I start seeing this error, have been a solution applied? is there a workaround we can implement? when this error occurs the exporter doesn't expose any metric.
the error is in this operation:
COALESCE(MAX(EXTRACT(EPOCH FROM now() - xact_start))::float,0)
This can be fixed by:
- Adding a condition:
WHERE xact_start IS NOT NULL - avoid the NULL value with
COALESCE(xact_start,now())
Because I don't understand the meaning of the metric, I will defer the choice to someone else. Maybe @SuperQ.
My feedback:
- The
IS NOT NULLcondition could mean the row isn't returned, skipping the metric. Maybe this could alternatively be handled in the code. I don't know which is better. Both could stop the error. -
COALESCEwould usenow()whenxact_startis NULL which could change the meaning of the value. Just an observation because I don't have the context to know if this matters
The metric display the auto-vacuum duration, but normally there are more than one autovacuum running at the same time, and this fails with one of them having that field NULL.

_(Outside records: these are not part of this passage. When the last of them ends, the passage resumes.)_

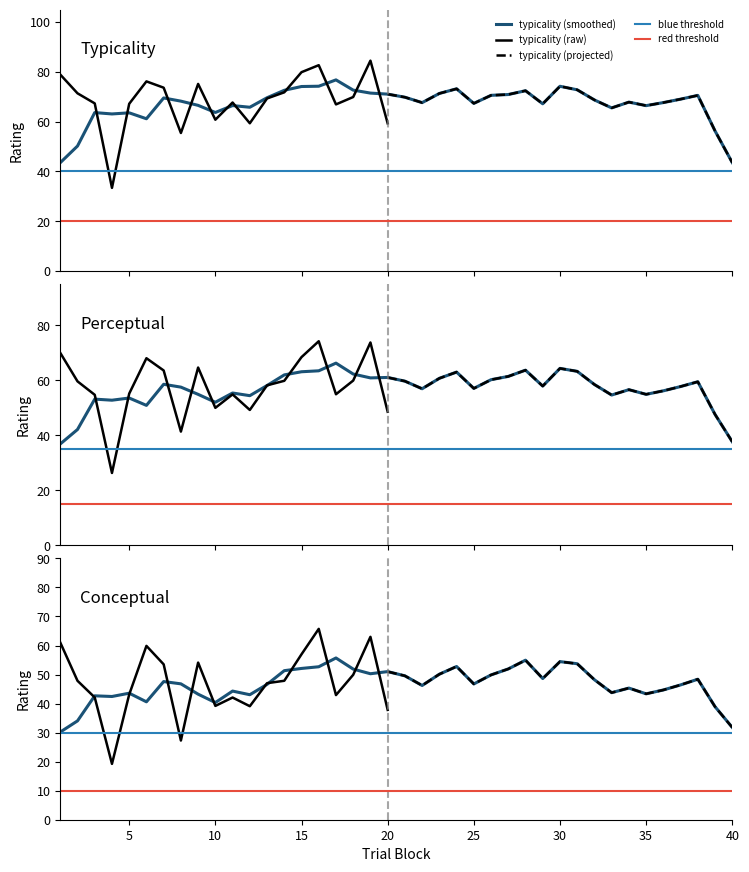

What is the average value of the typicality series?

69.3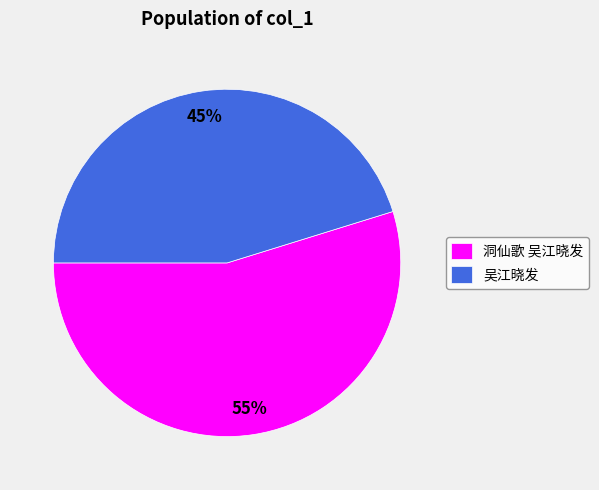

To the nearest percent, what is the difference between the 洞仙歌 吴江晓发 and 吴江晓发 slice percentages?

10%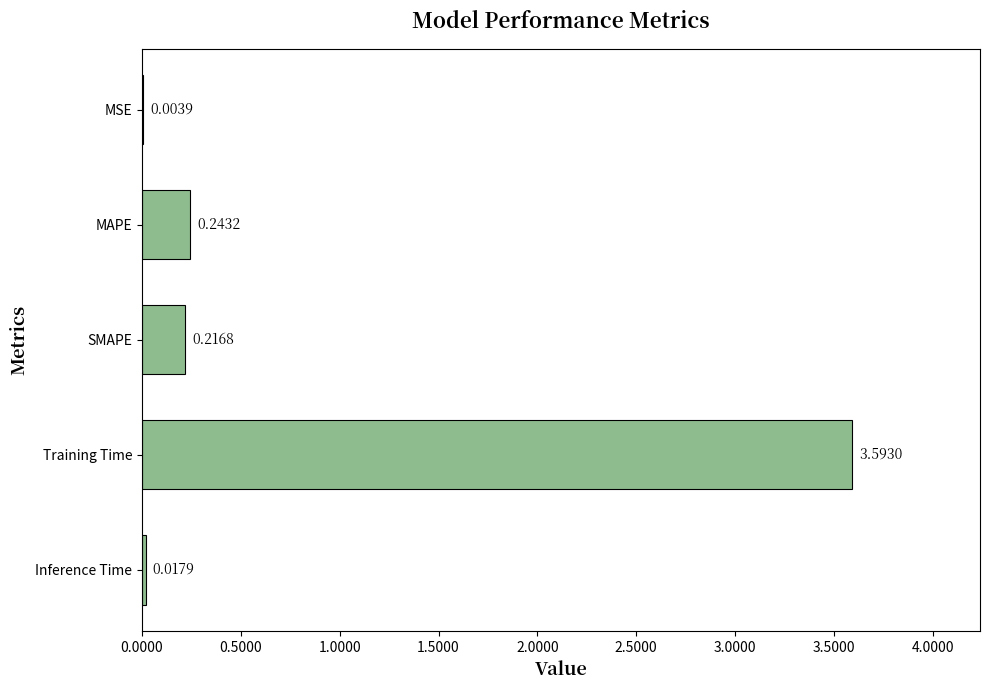

What is the sum of all values?

4.1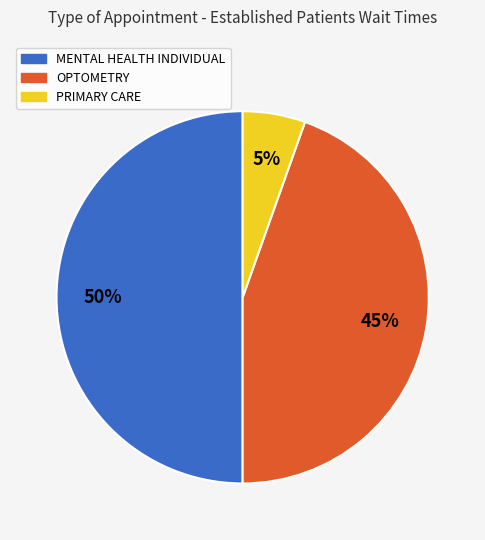

Is the sum of OPTOMETRY and MENTAL HEALTH INDIVIDUAL greater than half?

Yes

For a short period of time, some of these entries in pg_stat_activity can have the field xact_start = NULL then the subtraction operation returns NULL and the query fails, so you can even not return the metric in that moment, but it will when the xact_start has a value then the condition WHERE xact_start IS NOT NULL helps, but also you can use the COALESCE with now() because this field is null at the beginning of the operation.
From my point of view both solutions are valid.
FYI, I make a local build using the COALESCE(xact_start,now()) and I got the following error.
`An error has occurred while serving metrics:
collected metric "pg_stat_activity_autovacuum_timestamp_seconds" { label:{name:"relname" value:"device_identifier"} gauge:{value:1.722847480622177e+09}} was collected before with the same name and label values`
I'm going to try the WHERE xact_start IS NOT NULL and let you know.
the error is because the metric only shows the relname, but not schema and this DB has relations with same name but in different schemas.
For version 14+: SPLIT_PART(query, ' ', -1) AS relname
For version 13-: (REGEXP_MATCH(query,'\w+.\w+$'))[1] AS relname
In that way the schema is not removed!